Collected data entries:
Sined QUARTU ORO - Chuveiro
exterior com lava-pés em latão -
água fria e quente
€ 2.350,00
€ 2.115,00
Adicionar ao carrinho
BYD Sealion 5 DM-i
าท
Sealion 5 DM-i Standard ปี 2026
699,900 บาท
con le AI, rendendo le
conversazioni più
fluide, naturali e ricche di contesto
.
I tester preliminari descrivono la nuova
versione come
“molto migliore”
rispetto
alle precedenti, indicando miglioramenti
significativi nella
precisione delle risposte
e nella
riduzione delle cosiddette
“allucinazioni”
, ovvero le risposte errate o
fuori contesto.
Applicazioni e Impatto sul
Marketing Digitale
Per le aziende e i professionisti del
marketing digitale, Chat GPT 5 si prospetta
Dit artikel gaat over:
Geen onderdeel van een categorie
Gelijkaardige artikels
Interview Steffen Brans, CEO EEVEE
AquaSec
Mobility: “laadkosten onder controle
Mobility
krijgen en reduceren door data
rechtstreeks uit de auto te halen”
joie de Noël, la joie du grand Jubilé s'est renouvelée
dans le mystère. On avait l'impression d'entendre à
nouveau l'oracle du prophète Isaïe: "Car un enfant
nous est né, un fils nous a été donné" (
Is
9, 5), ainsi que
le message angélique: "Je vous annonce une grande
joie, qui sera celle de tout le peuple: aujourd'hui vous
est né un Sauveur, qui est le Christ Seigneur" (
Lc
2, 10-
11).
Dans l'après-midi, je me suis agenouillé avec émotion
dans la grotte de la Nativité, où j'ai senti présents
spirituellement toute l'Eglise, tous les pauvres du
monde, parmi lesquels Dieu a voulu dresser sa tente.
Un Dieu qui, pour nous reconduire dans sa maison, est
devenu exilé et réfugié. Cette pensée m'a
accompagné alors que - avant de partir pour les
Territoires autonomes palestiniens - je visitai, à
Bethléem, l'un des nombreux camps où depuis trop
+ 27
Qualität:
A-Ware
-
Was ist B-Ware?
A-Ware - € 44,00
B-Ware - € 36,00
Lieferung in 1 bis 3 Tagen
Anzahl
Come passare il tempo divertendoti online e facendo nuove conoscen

▶ EXERCISE DETAILS: Show all lines above that contain "risposte".

▶ SOLUTION FOR THIS TASK:
precisione delle risposte
, ovvero le risposte errate o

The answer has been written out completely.